→ **Instructions to follow**
Count the lines of the records below that contain the string "Crimes", matching case exactly, and give only that number.

→ **Task material**
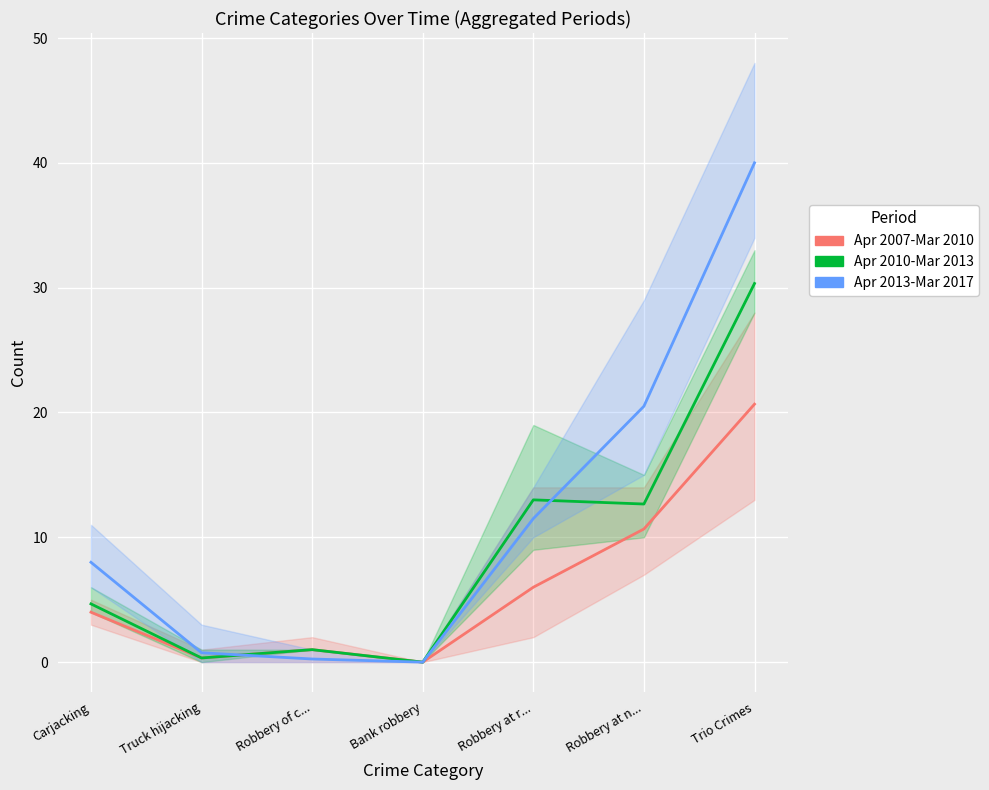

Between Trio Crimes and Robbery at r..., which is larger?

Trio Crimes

--

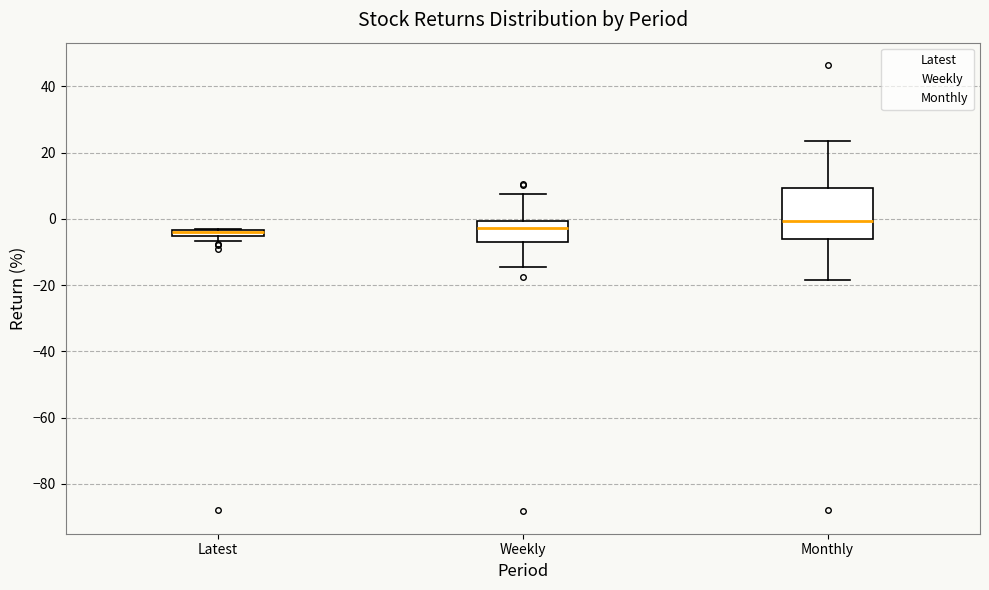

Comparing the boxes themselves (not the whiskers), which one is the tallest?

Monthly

---

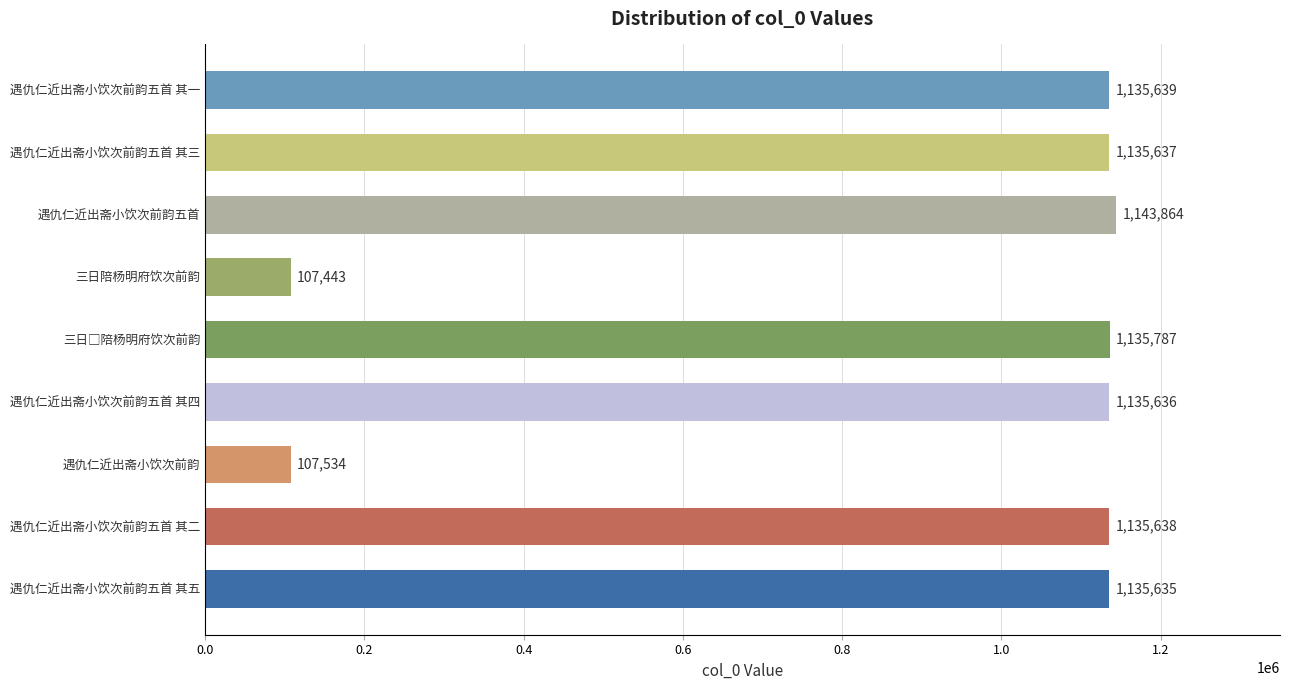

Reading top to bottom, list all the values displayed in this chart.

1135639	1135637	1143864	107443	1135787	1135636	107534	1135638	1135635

→ **Response**
2